Agency Sensitive Design
Agency Sensitive Design (ASD) enables designers to incorporate a relational view of agency in their design thinking, and as well, their thinking of design. ASD consists of five strategic-generative concepts: the objects of design, design collective, topology, inscription/translation, and tuning; and six design qualities: relationality, multiplicity, visibility, configurability, accountability, and duality. A series of participatory design workshops have been conducted to explore the application of the ASD principles in design process. The workshop participants engaged in various creative game-like design activities to explore possibilities of a future interactive system.
This project, which is closely linked to the ASD project, investigates the idea of an assemblage of networked, multiple agents, distributed over a continuum from bodies to space. This assemblage extends from the body to the environment, interfacing both sides. While machine interfaces humans like wearable computing, it interfaces the world or the space around us like a smart environment. Three wearable computing prototypes supporting visual, sonic, and haptic modes of communication have been developed to connect bodies and space in various ways according to a set of configurations informed by a post-phenomenological perspective.
This project, which is led by Dr Lian Loke, explores the new possibilities for bodily-focused aesthetic experiences within participatory live-art contexts. By employing the practices of Bodyweather performance methodology and the notion of rituals, the project investigates the ways in which we can understand and shape bodily experience and imagination as primary components of an interactive aesthetic experience, sonically mediated by digital biofeedback technologies. Various performative design activities have been conducted to explore the relationships between imagination, rituals, felt-sensations, and real-time bio feedback.
This project, which is led by Dr Rob Saunders, explores intelligent environments that are interested in the activities that happen within them and may in turn be interesting to its inhabitants. Curious places have been developed in physical and virtual environments and have included information displays, virtual learning spaces and distributed sensor networks.
Context-Aware Personal Reminder Agent
Context-Aware Personal Reminder Agent (CAPRA) is a software tool to show the applicability of the new context matching algorithm that deals with the subjective, fuzzy and multidimensional characteristics of contextual information by using weights and a granular structure for contextual information.
Sound of the City
This project, which uses the Geographic Information Systems software ARCGIS, analyzes the traffic noise levels that are measured on the main streets of the city of Ankara and identifies the effected zones containing sensitive places such as hospitals and public schools.
Descriptive Psychopathology Educational Tool
This project, which is led by Prof Tim Lambert, provides students with a multimedia educational tool including various interview videos of the actor-patients as typical cases of different mental disorders. Each video section includes a few questions, answers and explanations of key terms.

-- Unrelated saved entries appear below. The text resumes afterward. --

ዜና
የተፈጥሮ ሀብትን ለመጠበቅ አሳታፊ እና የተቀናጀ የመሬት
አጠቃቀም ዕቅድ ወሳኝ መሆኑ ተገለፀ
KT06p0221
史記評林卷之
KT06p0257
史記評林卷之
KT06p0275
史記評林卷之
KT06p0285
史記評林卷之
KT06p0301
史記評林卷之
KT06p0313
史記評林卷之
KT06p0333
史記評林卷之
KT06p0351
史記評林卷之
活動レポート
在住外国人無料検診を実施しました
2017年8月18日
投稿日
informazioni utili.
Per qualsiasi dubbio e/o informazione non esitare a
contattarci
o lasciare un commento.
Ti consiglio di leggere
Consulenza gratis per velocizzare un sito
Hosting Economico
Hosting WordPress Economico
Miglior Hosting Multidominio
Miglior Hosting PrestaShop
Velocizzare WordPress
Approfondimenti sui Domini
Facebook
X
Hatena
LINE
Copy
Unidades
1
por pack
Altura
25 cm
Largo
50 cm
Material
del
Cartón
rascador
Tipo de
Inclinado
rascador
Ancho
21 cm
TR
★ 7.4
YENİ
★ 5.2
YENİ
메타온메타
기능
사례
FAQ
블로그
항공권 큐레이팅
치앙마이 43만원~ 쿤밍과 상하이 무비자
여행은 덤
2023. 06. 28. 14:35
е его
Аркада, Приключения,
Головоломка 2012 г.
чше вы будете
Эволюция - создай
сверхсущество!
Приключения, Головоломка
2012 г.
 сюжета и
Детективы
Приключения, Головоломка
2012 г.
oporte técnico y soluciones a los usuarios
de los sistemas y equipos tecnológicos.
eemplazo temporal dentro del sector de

This project, which is led by Prof Tim Lambert, provides clinicians with a tool, Selecta, that helps them to understand and identify six types of mental disorder using a series of questions. Selecta also includes a risk factors review module to assess various social, historical and cultural risks of patients.
This project, which is led by Prof Tim Lambert, provides clinicians with a tool, Switcha, that helps them to determine ways to switch from a particular medication to another one based on patient profiles. This project is closely associated with the Selecta project.